* Records shown:
++++++++++++++++++++

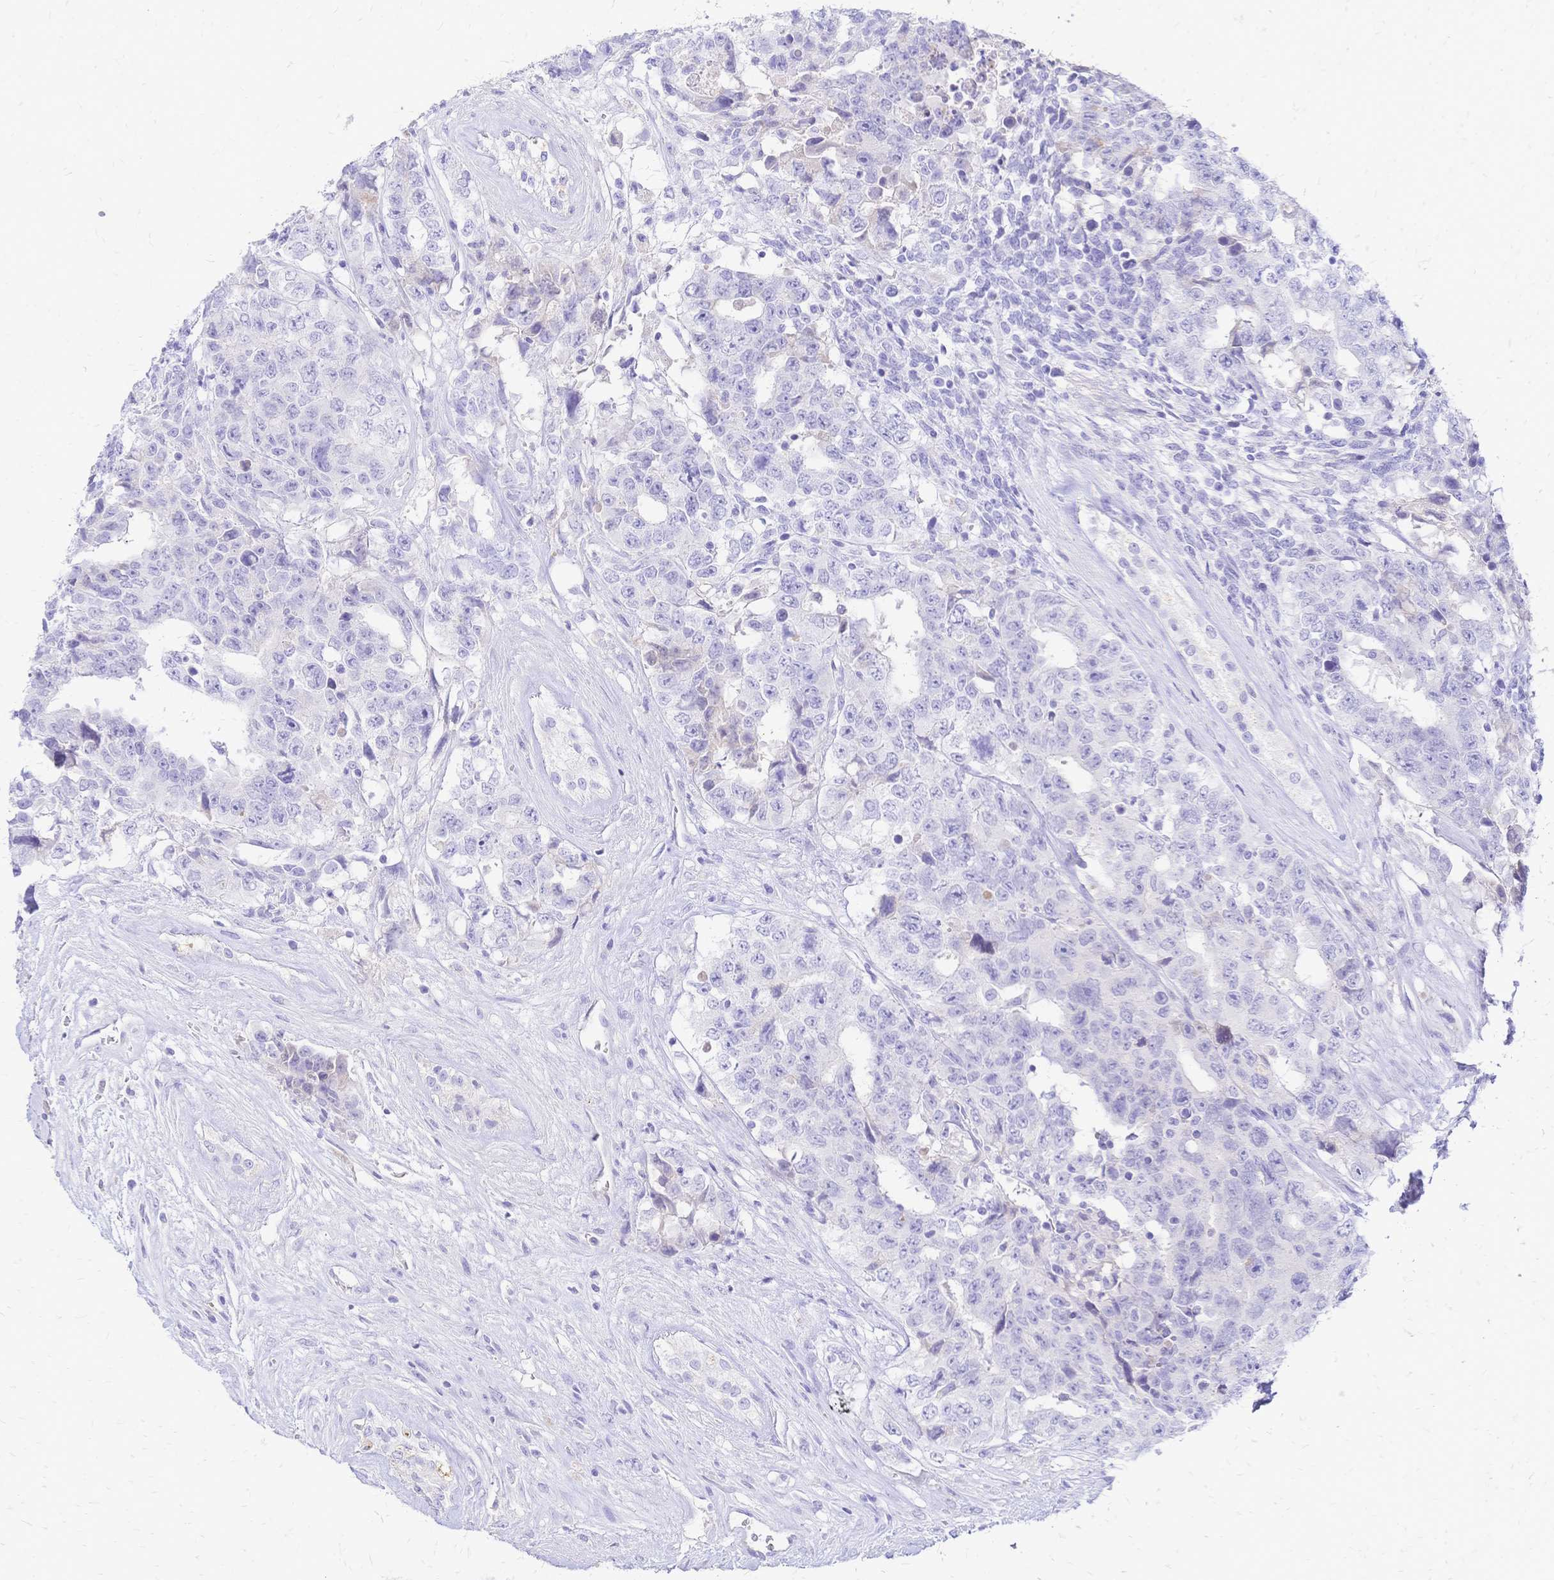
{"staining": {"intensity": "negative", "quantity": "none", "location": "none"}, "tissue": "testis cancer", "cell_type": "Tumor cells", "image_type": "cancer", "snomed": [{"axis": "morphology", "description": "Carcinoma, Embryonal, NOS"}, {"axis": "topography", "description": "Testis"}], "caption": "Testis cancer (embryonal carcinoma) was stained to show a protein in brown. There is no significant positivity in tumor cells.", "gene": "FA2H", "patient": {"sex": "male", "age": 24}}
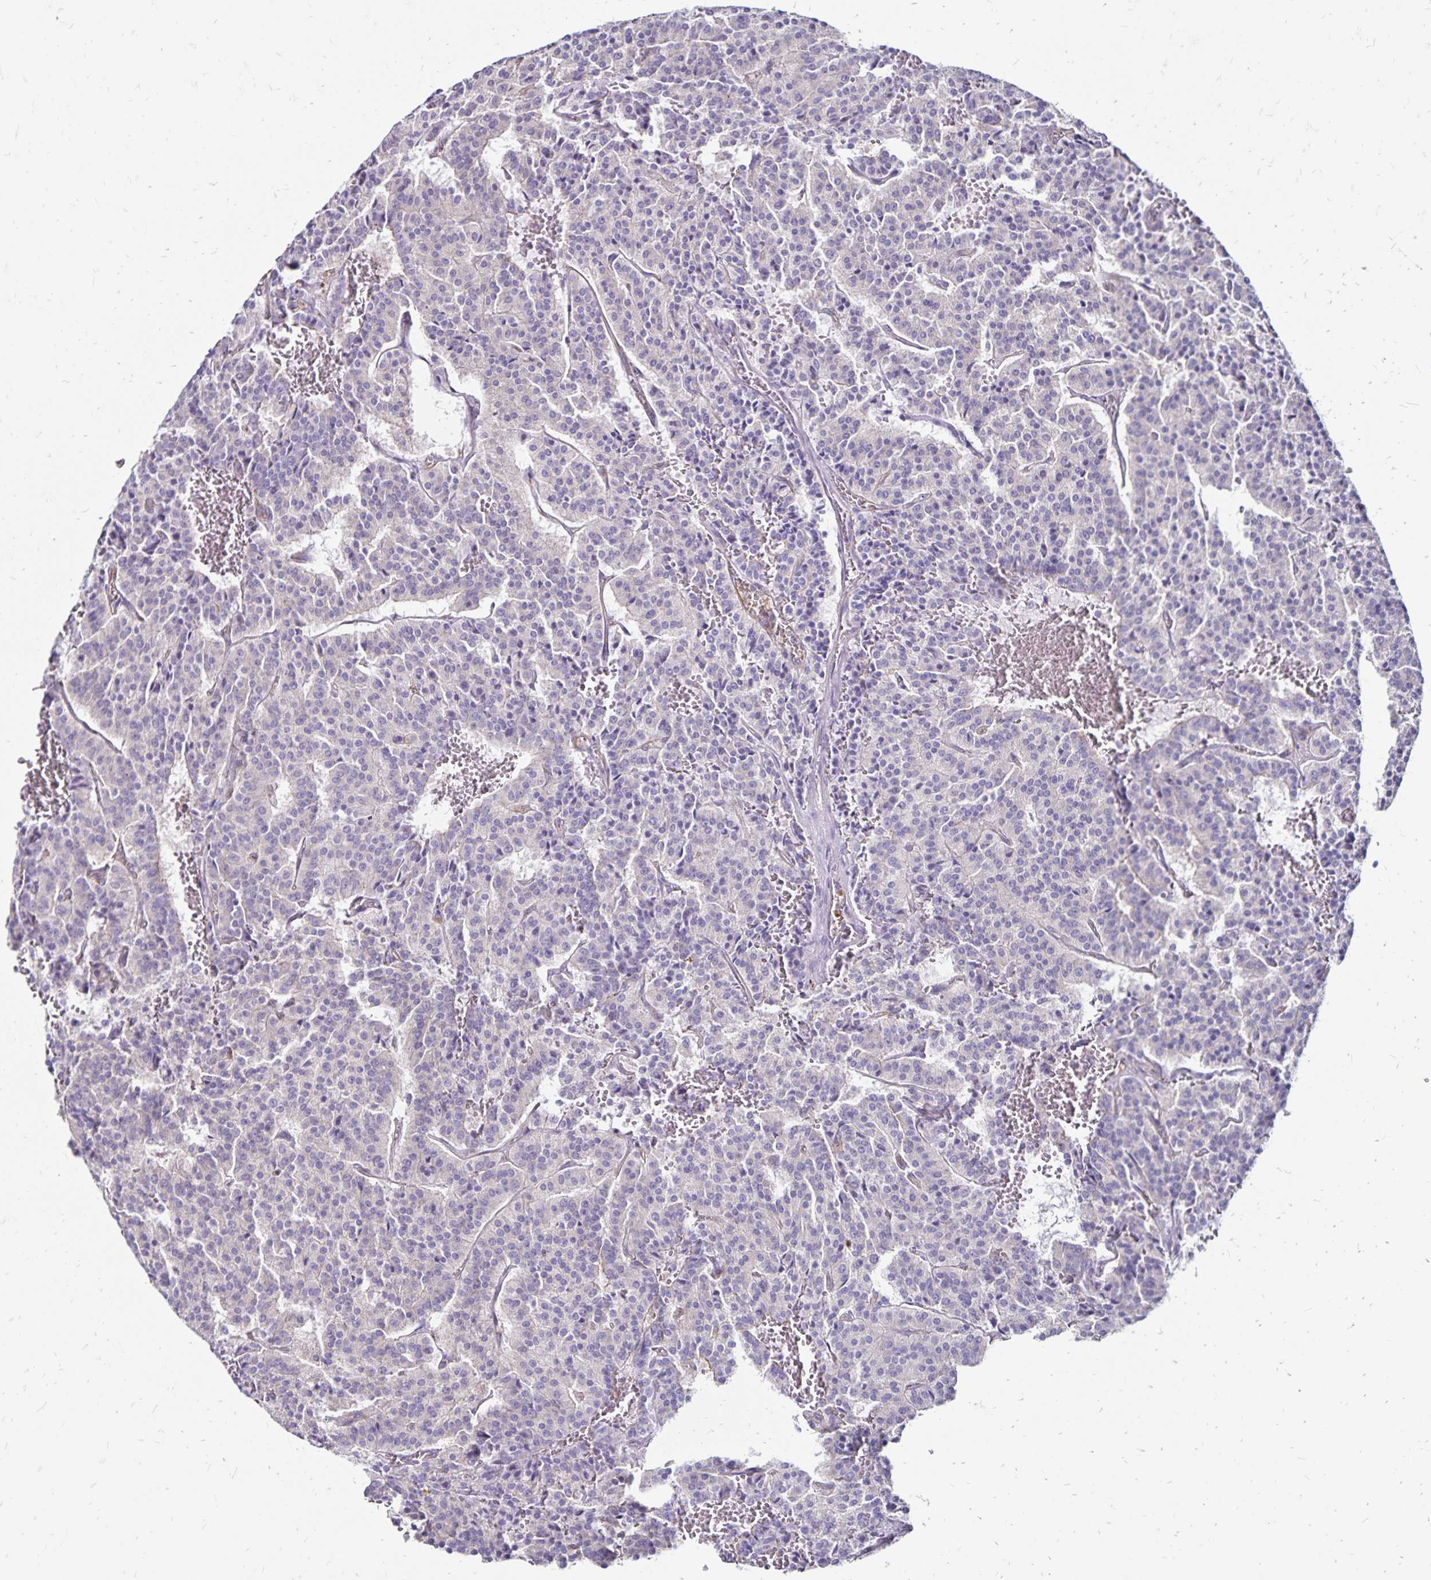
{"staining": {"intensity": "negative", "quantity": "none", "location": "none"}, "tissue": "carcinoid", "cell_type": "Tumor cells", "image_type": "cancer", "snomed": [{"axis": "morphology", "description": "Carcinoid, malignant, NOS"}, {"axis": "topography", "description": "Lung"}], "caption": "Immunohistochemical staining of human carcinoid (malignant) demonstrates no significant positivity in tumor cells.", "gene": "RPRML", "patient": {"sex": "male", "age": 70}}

++++++++++++++++++++

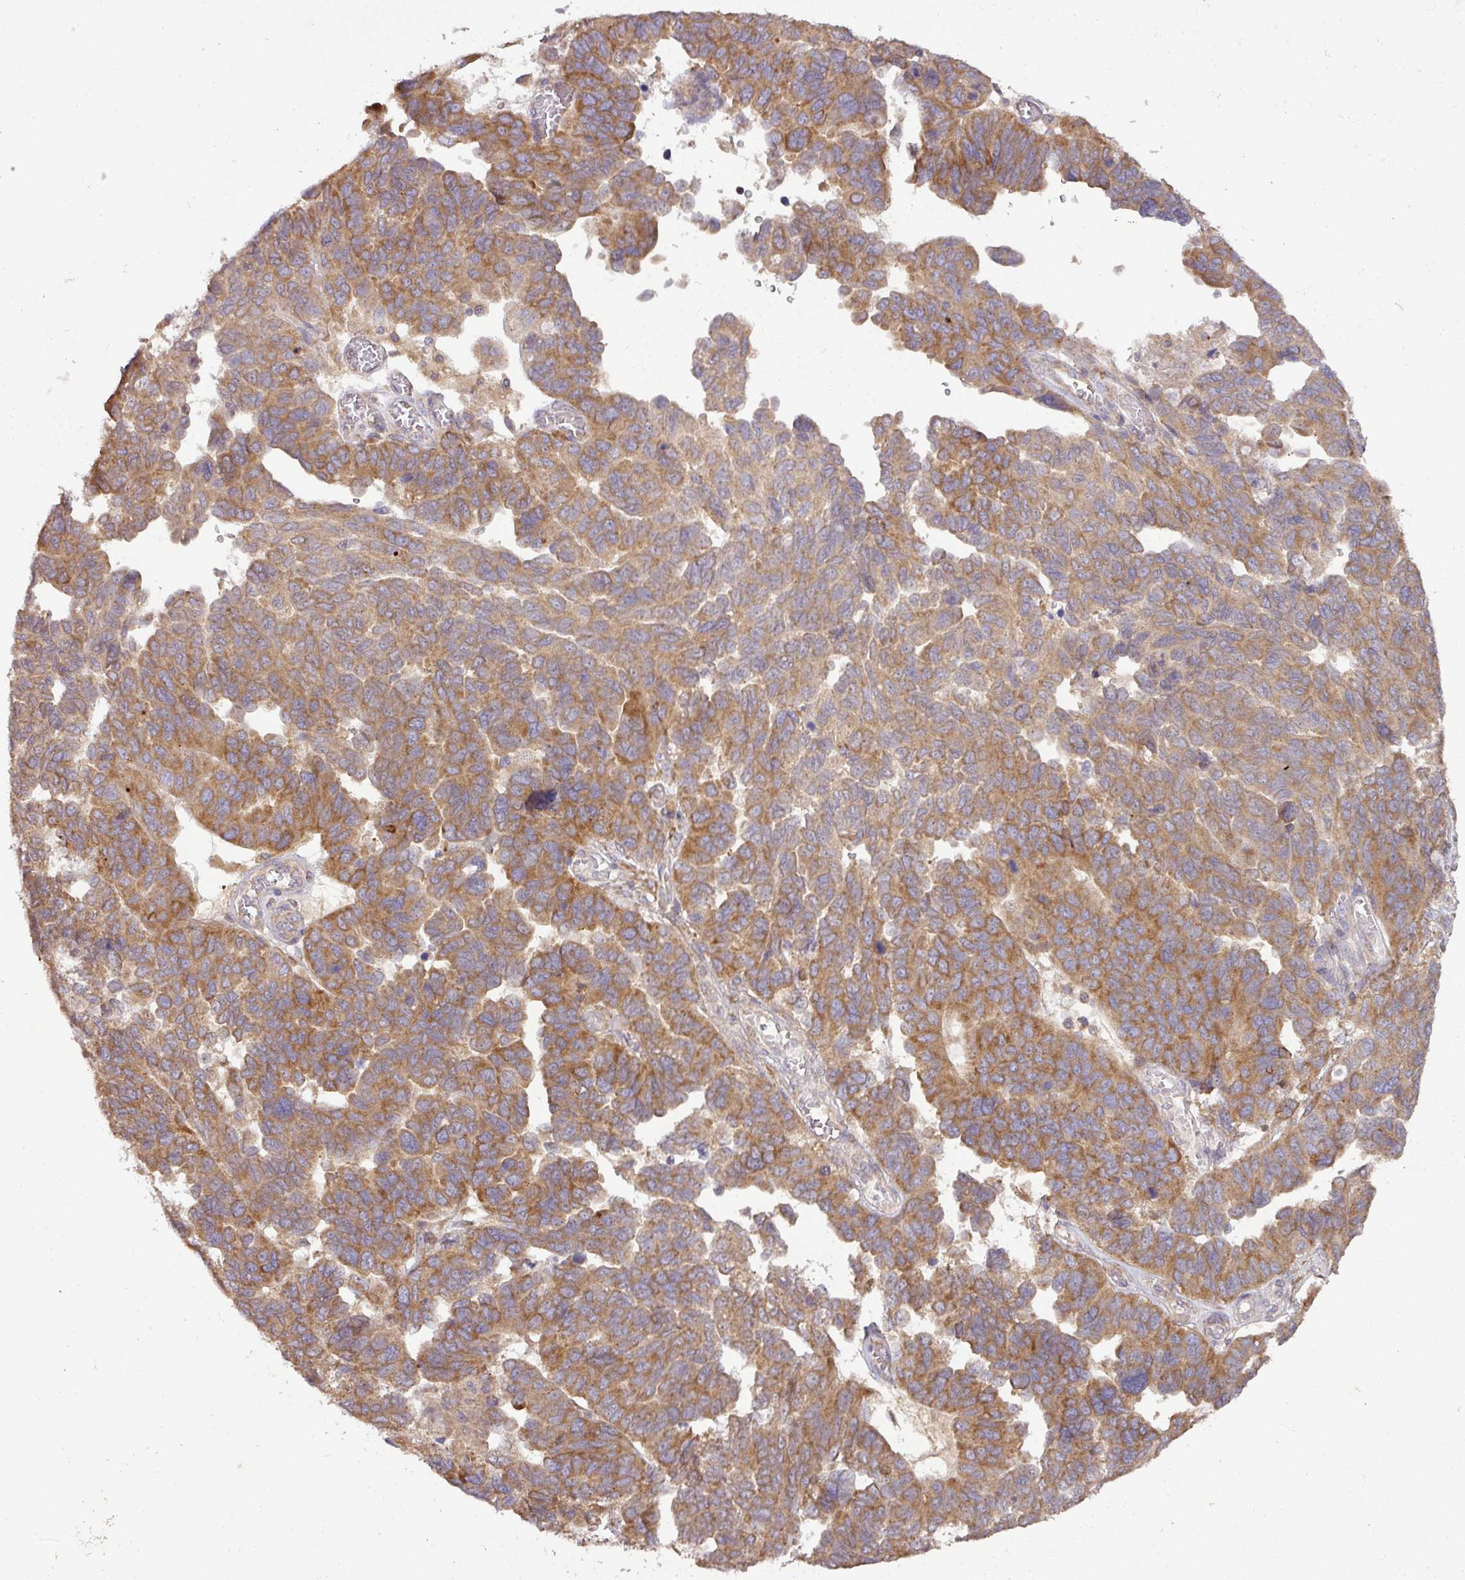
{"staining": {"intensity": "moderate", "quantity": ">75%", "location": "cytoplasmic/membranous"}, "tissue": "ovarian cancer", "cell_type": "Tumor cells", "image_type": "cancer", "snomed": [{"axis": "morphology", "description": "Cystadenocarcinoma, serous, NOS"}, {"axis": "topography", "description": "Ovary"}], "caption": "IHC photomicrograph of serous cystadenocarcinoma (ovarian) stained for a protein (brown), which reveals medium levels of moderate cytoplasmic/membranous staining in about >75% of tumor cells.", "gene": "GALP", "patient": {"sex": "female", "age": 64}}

++++++++++++++++++++

* What the task requires: Which lines above hold the word "stained"? Copy each of them.

* Written solution:
{"staining": {"intensity": "negative", "quantity": "none", "location": "none"}, "tissue": "testis cancer", "cell_type": "Tumor cells", "image_type": "cancer", "snomed": [{"axis": "morphology", "description": "Carcinoma, Embryonal, NOS"}, {"axis": "topography", "description": "Testis"}], "caption": "Testis cancer (embryonal carcinoma) was stained to show a protein in brown. There is no significant positivity in tumor cells.", "gene": "FA2H", "patient": {"sex": "male", "age": 24}}
{"staining": {"intensity": "moderate", "quantity": ">75%", "location": "cytoplasmic/membranous"}, "tissue": "ovarian cancer", "cell_type": "Tumor cells", "image_type": "cancer", "snomed": [{"axis": "morphology", "description": "Cystadenocarcinoma, serous, NOS"}, {"axis": "topography", "description": "Ovary"}], "caption": "IHC photomicrograph of serous cystadenocarcinoma (ovarian) stained for a protein (brown), which reveals medium levels of moderate cytoplasmic/membranous staining in about >75% of tumor cells.", "gene": "GALP", "patient": {"sex": "female", "age": 64}}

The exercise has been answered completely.